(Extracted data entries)

*****

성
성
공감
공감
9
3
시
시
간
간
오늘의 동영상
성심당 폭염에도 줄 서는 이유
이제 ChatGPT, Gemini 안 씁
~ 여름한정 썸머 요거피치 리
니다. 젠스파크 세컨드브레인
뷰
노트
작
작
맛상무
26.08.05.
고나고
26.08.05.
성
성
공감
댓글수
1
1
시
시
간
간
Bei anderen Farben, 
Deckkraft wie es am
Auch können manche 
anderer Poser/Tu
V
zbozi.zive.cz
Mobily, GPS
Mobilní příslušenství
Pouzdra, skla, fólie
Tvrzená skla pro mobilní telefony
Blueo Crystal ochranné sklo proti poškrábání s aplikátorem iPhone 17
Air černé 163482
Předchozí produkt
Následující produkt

*****

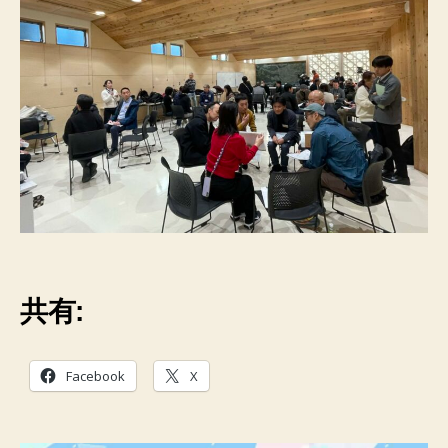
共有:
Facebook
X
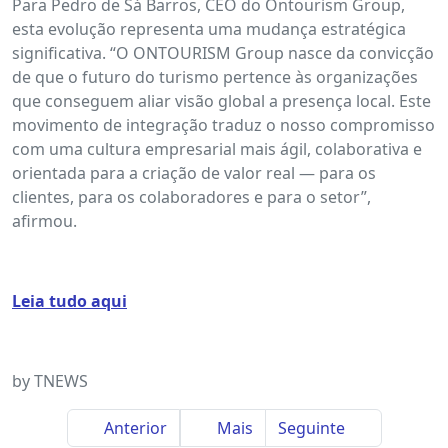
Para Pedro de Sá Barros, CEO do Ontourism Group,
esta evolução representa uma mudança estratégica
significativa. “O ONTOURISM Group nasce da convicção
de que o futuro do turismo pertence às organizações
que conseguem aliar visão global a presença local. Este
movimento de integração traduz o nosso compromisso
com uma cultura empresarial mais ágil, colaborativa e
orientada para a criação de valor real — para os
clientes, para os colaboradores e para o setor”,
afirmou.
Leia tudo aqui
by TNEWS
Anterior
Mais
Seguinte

*****

TASK STATEMENT: Please list every line of the records that contains "Group".

FINISHED TASK:
Para Pedro de Sá Barros, CEO do Ontourism Group,
significativa. “O ONTOURISM Group nasce da convicção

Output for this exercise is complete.